The 21-year-old said his struggles were not met with compassion from his church leaders, but instead with indifference and the suggestion that perhaps what he needed was "blessing to cast the evil spirits out."
"I'm still resentful," said Stelter, who also claims to have attempted suicide in the sixth grade.
While the church has historically frowned upon homosexuality, since the 1990s, leaders have softened their stance to differentiate between feelings and actions.
Leaders now say the origins of homosexuality aren't fully understood and disciplinary action or excommunication is typically limited to those found to actually be engaging in homosexual activity.
"The sin is in yielding to temptation," Church Elder Dallin H. Oaks, a member of the faith's Quorum of Twelve Apostles, said in 2007.
Celibate gays can retain full membership in the faith. Most disciplinary action is left up to individual church bishops.

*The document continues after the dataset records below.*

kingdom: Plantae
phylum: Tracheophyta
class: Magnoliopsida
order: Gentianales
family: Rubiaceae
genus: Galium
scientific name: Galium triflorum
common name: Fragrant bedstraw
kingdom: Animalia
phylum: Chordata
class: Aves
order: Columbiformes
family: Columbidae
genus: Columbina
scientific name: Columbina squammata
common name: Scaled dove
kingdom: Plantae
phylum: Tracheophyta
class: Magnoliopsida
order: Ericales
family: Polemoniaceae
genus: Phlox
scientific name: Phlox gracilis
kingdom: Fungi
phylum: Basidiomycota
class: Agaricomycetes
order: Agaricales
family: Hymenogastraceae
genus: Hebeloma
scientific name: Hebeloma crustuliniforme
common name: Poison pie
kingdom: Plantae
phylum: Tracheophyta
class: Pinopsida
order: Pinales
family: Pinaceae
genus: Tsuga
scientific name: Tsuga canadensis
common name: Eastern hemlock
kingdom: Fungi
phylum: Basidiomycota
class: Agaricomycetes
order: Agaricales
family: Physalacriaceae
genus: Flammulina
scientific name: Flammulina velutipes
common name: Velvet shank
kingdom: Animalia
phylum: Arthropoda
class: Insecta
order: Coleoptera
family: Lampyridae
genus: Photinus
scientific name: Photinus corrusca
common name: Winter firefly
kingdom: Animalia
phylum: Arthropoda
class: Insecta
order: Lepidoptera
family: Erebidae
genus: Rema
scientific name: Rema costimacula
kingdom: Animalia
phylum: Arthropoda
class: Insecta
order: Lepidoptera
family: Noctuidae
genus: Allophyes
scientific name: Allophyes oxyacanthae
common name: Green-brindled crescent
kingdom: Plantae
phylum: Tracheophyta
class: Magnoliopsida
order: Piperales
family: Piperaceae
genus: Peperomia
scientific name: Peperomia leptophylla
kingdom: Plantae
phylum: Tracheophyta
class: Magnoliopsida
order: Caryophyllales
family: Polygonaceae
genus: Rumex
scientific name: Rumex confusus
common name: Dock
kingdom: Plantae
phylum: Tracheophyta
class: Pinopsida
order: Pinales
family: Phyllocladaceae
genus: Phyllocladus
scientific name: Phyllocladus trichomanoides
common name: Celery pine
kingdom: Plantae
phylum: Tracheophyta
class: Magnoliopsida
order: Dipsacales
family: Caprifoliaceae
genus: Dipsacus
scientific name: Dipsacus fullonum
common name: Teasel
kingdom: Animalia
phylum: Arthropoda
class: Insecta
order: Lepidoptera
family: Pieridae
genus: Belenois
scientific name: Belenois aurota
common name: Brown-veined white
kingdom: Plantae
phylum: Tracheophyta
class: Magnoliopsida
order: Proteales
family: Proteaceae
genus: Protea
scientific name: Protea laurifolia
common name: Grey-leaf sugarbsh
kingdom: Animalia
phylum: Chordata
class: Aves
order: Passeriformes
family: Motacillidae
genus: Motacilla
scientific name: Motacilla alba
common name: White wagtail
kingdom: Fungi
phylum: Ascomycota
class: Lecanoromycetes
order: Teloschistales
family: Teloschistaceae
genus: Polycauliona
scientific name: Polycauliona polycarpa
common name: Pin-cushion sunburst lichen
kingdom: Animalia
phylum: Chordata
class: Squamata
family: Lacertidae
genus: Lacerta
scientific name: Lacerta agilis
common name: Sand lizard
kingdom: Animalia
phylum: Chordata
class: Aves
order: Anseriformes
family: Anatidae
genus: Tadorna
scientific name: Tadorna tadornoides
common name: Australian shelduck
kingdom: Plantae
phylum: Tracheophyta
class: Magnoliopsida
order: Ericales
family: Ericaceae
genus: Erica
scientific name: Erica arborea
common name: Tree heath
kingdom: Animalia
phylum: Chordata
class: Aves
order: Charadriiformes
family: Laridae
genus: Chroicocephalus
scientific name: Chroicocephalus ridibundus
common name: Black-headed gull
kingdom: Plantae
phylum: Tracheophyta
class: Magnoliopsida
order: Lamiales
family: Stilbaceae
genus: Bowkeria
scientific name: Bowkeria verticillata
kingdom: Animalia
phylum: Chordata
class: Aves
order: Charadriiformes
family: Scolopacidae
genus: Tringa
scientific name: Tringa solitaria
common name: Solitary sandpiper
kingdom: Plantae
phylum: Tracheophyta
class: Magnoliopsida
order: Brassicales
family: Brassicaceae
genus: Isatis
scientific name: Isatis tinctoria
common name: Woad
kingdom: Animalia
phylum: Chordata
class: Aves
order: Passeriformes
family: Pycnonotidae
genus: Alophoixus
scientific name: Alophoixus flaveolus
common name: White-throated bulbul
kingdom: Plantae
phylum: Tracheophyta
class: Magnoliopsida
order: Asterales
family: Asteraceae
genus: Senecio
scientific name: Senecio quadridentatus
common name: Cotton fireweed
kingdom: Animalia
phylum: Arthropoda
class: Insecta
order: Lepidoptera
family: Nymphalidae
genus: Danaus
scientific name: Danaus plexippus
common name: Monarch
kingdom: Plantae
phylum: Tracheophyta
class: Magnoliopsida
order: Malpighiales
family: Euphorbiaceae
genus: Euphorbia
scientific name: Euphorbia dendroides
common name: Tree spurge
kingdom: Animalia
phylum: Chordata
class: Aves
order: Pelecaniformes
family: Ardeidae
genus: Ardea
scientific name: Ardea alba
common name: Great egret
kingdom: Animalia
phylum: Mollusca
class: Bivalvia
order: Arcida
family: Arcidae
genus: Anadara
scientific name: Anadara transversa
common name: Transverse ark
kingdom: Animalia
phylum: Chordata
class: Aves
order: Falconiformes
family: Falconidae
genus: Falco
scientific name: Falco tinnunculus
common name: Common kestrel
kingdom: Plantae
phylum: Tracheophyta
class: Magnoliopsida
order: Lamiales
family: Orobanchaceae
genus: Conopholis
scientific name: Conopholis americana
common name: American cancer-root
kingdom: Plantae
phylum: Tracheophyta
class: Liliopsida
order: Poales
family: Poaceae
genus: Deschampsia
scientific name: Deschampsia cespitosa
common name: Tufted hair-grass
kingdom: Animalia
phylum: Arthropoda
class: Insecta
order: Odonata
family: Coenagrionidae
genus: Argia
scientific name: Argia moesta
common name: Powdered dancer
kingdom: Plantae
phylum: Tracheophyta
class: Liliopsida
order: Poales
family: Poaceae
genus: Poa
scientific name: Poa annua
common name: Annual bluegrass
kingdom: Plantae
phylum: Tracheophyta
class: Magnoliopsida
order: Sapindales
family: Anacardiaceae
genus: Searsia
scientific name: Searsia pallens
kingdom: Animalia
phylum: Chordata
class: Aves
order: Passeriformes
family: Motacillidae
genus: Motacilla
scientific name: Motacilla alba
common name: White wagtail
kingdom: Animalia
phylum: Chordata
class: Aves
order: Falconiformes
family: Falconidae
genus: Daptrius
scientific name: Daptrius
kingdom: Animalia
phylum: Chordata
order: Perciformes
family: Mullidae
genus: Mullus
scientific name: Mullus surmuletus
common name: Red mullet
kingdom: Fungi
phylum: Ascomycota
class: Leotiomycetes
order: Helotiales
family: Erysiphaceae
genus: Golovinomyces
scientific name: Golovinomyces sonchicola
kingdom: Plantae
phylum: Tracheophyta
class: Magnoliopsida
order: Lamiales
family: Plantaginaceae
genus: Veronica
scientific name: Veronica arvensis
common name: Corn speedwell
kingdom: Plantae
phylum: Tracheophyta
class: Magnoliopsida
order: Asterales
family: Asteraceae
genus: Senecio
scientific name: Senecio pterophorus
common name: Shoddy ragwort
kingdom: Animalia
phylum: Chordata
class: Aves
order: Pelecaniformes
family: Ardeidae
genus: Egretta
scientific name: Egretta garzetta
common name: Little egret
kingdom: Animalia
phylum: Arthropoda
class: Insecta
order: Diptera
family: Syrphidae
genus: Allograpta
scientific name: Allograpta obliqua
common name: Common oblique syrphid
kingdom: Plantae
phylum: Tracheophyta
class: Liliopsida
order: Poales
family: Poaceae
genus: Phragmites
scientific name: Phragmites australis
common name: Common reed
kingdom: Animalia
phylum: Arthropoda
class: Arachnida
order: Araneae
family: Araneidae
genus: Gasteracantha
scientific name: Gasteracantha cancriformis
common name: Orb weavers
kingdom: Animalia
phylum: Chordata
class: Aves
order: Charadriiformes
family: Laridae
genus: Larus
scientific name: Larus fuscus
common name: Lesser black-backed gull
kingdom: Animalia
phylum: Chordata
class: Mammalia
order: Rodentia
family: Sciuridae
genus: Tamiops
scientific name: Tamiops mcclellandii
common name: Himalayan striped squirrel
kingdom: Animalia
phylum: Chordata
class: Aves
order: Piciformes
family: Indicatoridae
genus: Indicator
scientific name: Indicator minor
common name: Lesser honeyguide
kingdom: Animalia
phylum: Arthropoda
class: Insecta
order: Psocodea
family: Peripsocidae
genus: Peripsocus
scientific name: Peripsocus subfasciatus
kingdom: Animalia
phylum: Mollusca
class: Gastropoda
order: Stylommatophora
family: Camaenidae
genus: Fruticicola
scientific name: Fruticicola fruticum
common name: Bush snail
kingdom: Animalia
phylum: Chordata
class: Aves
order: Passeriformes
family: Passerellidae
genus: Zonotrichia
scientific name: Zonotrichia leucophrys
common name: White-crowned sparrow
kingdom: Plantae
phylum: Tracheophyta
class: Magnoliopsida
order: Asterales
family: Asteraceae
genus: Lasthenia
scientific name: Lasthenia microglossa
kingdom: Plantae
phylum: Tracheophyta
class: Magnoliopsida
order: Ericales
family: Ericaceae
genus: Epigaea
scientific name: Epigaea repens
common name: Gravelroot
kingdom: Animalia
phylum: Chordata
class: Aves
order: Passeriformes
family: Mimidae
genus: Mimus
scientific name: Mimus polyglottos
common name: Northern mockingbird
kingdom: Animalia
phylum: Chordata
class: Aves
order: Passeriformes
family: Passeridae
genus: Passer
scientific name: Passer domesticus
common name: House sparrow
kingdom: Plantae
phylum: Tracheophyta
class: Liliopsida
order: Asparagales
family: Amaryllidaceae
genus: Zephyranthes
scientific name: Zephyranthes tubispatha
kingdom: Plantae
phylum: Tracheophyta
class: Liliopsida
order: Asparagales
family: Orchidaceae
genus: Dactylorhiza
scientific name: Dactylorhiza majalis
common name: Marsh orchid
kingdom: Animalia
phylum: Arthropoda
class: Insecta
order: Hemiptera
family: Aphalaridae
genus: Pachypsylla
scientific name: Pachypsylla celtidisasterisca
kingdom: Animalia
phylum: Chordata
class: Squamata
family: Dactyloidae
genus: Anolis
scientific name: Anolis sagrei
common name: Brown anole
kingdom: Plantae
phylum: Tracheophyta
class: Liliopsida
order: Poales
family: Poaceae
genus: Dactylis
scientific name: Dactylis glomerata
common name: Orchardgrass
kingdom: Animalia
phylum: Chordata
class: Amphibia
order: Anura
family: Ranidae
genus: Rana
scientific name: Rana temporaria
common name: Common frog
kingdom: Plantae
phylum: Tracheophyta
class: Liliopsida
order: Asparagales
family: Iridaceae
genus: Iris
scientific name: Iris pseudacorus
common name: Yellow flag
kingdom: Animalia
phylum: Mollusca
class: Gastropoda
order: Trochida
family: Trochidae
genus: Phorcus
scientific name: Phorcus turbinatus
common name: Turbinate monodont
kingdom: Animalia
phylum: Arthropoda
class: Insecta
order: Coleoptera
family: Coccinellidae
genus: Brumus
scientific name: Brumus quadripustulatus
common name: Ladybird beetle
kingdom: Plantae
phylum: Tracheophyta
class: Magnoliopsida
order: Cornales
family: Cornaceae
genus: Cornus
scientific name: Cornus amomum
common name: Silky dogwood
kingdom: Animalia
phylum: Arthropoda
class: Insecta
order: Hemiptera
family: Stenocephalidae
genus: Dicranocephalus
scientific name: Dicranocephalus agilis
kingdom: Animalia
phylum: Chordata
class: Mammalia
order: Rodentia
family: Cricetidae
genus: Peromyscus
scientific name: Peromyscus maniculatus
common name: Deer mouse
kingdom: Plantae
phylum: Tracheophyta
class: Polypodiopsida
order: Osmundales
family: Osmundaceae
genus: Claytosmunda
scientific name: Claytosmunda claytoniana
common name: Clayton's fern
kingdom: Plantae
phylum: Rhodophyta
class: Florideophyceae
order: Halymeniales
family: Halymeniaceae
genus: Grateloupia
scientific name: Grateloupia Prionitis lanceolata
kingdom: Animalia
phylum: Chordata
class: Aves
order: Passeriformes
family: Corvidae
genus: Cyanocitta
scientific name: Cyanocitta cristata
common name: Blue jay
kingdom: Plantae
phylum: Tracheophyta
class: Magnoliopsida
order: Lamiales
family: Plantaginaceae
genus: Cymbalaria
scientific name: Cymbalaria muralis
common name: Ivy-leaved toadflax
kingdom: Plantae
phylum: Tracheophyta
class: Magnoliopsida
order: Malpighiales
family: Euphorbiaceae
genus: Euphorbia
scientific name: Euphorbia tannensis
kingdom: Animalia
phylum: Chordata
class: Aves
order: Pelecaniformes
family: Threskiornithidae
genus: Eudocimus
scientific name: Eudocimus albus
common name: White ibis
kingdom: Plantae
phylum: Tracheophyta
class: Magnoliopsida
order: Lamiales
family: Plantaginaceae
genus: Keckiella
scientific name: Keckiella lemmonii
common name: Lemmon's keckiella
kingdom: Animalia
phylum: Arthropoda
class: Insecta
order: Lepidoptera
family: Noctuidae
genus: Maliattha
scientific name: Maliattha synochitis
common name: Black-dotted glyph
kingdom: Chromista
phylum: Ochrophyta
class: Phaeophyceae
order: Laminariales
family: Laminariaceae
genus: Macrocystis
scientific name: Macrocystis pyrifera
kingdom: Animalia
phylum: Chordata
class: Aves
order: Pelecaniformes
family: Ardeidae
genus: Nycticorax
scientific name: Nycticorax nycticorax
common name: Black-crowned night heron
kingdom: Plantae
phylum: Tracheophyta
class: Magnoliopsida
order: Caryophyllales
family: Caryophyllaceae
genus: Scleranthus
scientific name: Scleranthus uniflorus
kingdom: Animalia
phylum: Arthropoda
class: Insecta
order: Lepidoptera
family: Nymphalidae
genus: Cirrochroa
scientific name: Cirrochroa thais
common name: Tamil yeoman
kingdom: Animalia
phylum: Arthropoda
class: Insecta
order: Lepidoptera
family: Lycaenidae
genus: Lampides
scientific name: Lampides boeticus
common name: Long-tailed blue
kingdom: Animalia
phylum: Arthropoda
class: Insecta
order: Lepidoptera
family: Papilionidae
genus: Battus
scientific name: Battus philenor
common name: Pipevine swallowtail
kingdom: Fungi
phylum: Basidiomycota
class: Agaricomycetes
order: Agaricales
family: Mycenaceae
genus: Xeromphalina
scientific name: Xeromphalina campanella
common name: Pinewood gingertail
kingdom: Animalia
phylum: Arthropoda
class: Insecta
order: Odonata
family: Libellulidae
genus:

The church opposes gay marriage - and has worked against political efforts to legalize it - but in 2008 said it does not oppose civil unions or other gay rights legislation as long as those initiatives don't infringe on the traditional family or the constitutional rights of churches.
Mormons have also been counseled by their leaders to reach out to gay Mormons with compassion and love, although some remnants of past attitudes persist.
Last fall, church elder Boyd K. Packer, who is next in line for the faith's presidency, said publicly that he believed gays could change their orientation through prayer. His words prompted a backlash from gay activists who said such remarks were harmful and factually inaccurate.
For Stelter, Packer's words were the endnote to a years-long process that led him to resign his church membership.
"I prayed about it, but every day I would get a sign," said Stelter, who describes himself as a cultural Mormon who remains deeply spiritual. "I'm grateful for my experiences."
For his part, Clayson has found a comfortable space living between faith and sexuality.
"I think I've found a way to balance it out," Clayson said. "I think (the church) instilled in me some core beliefs that I still hold today. I believe that I'm a child of God and I believe that he loves me. That's one belief that is of infinite worth to me.